A picture-free, exact copy of all the records below is the goal.

§ §

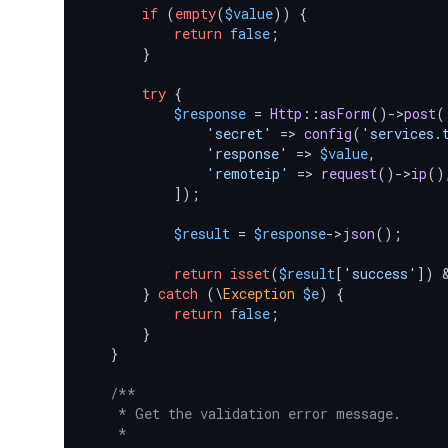
if
 (
empty
(
$value
)) {

return
false
;

        }

try
 {

$response
 = 
Http
::
asForm
()->
post
(
'secret'
 => 
config
(
'services.
'response'
 => 
$value
,

'remoteip'
 => 
request
()->
ip
(),
            ]);

$result
 = 
$response
->
json
();

return
isset
(
$result
[
'success'
]) 
        } 
catch
 (\
Exception
$e
) {

return
false
;

        }

    }

/**

     * Get the validation error message.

§ §

● WRITTEN RESPONSE:
if
 (
empty
(
$value
)) {

return
false
;

        }

try
 {

$response
 = 
Http
::
asForm
()->
post
(
'secret'
 => 
config
(
'services.
'response'
 => 
$value
,

'remoteip'
 => 
request
()->
ip
(),
            ]);

$result
 = 
$response
->
json
();

return
isset
(
$result
[
'success'
]) 
        } 
catch
 (\
Exception
$e
) {

return
false
;

        }

    }

/**

     * Get the validation error message.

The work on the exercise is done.